Opinion
In the presence of greatness
Posted Saturday, November 8 2008 at 22:08
I met president-elect Barack Obama in early June 2005 as part of a three-person delegation from the Carter Center’s annual human rights policy forum. Barack Obama was then a junior senator and a member of the Senate Foreign Relations Committee and a rising star within the Democratic Party.
Our host, President Jimmy Carter arranged for us to meet ranking members of important senate committees to discuss human rights concerns and raise specific issues on which we sought policy change.
We met Barack Obama on a corridor inside the senate building room during a break in the committee hearings of that day. He gave us seven minutes.
I was selected by the group to make the case for additional support for the MONUC peacekeeping forces in the DRC and raise human rights concerns over the laying of the oil pipeline in Chad. He said he’d been up all night writing his new book — The Audacity of Hope — and had a full day ahead. There was some pressure to get going.
Pointed questions
He listened intently, looking right into my eyes as I spoke and when I was done, he asked pointed questions that would help him understand the situations I had described better.
Then he gave me another seven minutes to speak about Kenya and my work. I understood then, what would later be described as his ‘messianic’ hold on people. You just knew that you were in the presence of greatness.

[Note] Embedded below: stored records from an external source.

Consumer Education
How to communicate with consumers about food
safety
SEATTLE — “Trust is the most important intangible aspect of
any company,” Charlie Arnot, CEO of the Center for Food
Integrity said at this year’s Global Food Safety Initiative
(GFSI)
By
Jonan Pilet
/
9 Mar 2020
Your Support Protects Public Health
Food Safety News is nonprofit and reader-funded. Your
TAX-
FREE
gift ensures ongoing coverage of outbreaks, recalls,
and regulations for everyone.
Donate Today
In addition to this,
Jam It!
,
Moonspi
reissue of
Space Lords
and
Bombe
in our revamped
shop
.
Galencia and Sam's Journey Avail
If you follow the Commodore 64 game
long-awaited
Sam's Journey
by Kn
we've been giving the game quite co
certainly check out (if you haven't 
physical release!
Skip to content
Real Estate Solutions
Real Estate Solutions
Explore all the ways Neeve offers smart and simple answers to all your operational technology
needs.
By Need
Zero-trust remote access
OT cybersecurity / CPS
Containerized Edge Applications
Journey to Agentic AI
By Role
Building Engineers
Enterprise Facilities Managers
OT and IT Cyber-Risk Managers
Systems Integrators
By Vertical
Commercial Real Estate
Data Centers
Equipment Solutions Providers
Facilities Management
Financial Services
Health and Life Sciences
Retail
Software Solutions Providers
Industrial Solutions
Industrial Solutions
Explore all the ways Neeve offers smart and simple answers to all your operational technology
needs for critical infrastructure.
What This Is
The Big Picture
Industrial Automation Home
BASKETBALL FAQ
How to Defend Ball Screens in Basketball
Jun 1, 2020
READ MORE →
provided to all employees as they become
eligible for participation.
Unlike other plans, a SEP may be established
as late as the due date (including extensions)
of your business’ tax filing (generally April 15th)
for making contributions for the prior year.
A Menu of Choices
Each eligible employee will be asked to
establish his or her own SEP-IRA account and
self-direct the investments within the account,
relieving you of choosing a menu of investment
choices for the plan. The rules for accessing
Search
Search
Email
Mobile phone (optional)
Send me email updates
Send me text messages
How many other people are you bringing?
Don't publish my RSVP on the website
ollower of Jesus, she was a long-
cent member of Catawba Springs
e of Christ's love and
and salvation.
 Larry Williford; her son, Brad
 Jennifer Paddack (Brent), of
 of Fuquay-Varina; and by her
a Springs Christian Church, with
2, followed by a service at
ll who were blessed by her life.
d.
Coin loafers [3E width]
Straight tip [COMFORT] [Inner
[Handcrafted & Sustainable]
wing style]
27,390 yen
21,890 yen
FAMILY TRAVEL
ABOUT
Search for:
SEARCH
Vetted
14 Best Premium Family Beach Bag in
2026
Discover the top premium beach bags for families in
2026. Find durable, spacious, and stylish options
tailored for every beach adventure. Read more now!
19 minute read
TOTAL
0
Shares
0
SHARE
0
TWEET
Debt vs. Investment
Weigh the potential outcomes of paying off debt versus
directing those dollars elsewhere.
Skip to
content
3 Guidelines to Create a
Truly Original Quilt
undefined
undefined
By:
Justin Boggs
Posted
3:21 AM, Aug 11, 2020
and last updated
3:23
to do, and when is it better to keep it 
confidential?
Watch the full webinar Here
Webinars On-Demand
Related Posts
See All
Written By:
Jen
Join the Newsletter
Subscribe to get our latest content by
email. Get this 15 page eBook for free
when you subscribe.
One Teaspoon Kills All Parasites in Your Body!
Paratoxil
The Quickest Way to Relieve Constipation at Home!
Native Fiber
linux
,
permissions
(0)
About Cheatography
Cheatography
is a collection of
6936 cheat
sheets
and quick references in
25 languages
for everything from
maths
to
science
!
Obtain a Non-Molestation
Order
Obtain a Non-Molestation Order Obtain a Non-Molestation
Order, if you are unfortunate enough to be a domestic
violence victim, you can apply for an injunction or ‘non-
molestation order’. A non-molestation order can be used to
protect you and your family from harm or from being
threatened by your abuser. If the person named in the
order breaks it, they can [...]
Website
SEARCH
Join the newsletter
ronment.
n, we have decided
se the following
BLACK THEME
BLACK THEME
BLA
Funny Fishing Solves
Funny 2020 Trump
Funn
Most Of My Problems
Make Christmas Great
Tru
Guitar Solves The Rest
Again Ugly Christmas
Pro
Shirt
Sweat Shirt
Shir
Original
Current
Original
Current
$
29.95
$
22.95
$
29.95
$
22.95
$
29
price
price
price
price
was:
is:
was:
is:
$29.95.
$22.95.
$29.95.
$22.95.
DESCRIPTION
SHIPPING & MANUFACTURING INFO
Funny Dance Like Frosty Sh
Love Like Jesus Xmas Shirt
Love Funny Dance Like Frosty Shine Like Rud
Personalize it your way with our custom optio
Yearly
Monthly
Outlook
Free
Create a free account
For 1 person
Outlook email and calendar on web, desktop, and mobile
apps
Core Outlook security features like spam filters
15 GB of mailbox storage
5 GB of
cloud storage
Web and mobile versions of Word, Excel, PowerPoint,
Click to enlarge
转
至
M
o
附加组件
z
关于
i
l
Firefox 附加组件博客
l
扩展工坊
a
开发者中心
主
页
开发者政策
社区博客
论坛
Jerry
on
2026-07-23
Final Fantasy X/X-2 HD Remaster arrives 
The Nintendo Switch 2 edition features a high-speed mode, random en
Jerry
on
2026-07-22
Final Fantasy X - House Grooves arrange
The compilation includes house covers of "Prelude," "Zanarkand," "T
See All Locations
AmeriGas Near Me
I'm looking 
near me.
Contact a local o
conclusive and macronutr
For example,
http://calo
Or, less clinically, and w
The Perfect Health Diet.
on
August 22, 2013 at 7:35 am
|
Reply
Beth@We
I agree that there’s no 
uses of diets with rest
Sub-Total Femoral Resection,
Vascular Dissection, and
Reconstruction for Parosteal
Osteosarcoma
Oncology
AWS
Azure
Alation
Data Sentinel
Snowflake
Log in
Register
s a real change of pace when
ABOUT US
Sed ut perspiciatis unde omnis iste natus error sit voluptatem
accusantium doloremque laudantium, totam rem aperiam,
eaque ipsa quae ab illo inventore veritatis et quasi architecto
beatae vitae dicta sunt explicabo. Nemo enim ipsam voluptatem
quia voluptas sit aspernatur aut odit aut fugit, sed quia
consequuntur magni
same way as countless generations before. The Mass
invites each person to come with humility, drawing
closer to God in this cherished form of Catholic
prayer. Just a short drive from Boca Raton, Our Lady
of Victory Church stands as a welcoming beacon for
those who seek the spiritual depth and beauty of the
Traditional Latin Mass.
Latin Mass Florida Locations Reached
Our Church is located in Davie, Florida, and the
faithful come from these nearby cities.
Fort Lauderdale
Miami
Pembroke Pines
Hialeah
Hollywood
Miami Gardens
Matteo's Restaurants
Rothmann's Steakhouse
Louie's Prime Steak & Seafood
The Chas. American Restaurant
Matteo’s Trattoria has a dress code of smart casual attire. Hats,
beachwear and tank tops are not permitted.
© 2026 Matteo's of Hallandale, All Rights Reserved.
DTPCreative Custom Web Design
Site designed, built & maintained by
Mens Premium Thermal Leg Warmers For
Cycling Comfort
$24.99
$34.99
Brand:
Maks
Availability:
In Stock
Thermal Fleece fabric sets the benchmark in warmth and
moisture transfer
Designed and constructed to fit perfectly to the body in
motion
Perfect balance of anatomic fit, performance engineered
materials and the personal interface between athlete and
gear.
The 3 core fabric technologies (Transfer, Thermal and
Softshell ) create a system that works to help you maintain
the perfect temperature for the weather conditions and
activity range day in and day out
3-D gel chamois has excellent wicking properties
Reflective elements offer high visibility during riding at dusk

Kenya was then embroiled in a most divisive debate on the referendum on a new constitution. The country was polarised along ethnic and political lines.
The NARC government partners were at each other’s throats. Democracy and its institutions had taken a beating since December 2002. Freedom of the press was under serious attack.
Kenyans were stoking the embers of what would eventually explode in post election violence. President-elect Obama wanted to hear about the ‘root causes’ of the Kenyan crisis.
So he said he had another eight or so minutes to speak about this and possible solutions.
My impression then, and on the two subsequent occasions that I had the opportunity to meet him, both in Washington and Nairobi was of a man of great intelligence and intensity. He cared deeply about ordinary people and their involvement in politics.
He paid attention to what we told him. His senate office stayed in touch with us after we had returned to our countries and he continued to encourage us in our work.
Obama’s election represents hope for humanity. We are all better because of this man. He has shown that it is possible to transcend divisions.
As he says in his book, The Audacity of Hope, he rejects politics that is based solely on identity and victimhood generally. Obama has made all world citizens feel a little bigger.
I am hopeful that we will use his example to rise to higher ground and reinvent our politics in Kenya. That we might learn from the example of his campaign of the value of inclusion and participation.
Learn too, that we can and should give to political causes that have the potential to change our lives. Demand more of ourselves, not just our politicians.